Outside the Top 10, the Alpine duo had mixed feelings, where Fernando Alonso only missed Q3 by 0.025s. The Spaniard thought they had enough pace to be in the Top 10 but it wasn’t to be. At the same time, Esteban Ocon was pleased to bounce back.

After awful time in Austria, Ocon was happy to make it into Q2 and generally feel better with the F1 car after changes. He was disappointed to not make it into Top 10, but was overall pleased to be there in 13th and with a chance to fight for points.

At AlphaTauri, it was more struggle all-around, with Pierre Gasly noting that he just didn’t feel the balance all day long. Teammate Yuki Tsunoda couldn’t put together a lap, while Alfa Romeo’s Kimi Raikkonen stated that there was nothing more he could have done.
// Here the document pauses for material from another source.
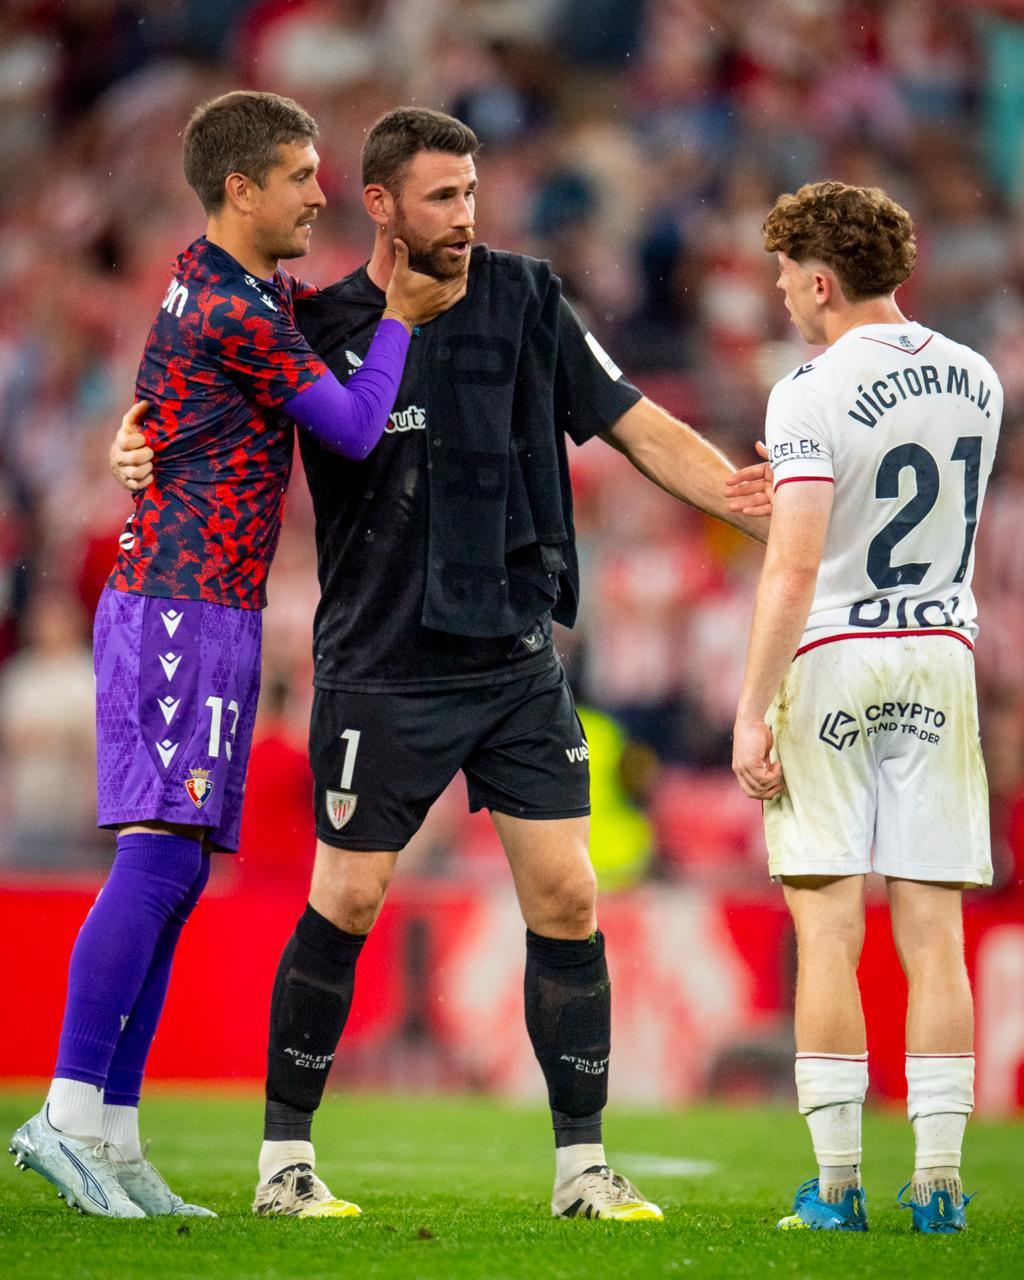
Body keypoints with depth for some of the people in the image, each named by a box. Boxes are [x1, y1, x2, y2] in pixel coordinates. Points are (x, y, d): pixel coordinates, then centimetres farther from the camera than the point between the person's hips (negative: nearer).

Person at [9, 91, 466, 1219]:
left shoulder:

His teammate Antonio Giovinazzi made it into Q2, but admitted that there was no more pace to go beyond. At Haas, both Mick Schumacher and Nikita Mazepin had trouble-free outing and felt in a good space for the Sprint Race – reviving some F2 memories.

Gasly: “Since FP1 we’ve struggled with the car balance, far more than usual. We made some changes for Qualifying, but it just wasn’t enough. I was happy with my lap in Q2 but as I crossed the line, I knew it wasn’t going to be enough, it was just so tight out there today. I think it’s going to be hard the next few days, because we can’t make changes to the car anymore. We only have FP2 to understand the tyre better ahead of the Sprint Qualifying and Sunday’s race, but we’ll fight as hard as always, it’s a different format and lots of things can happen, you never know.”

Raikkonen: “We were hoping for more so to be out in Q1 is not great: there wasn’t anything particularly wrong with the lap, but there was simply no more I could get. Now let’s focus on the Sprint race: it’s a new format so let’s see what we can get from it. We need to do our best and make up some places as we have done in previous races to give ourselves a better shot on Sunday.”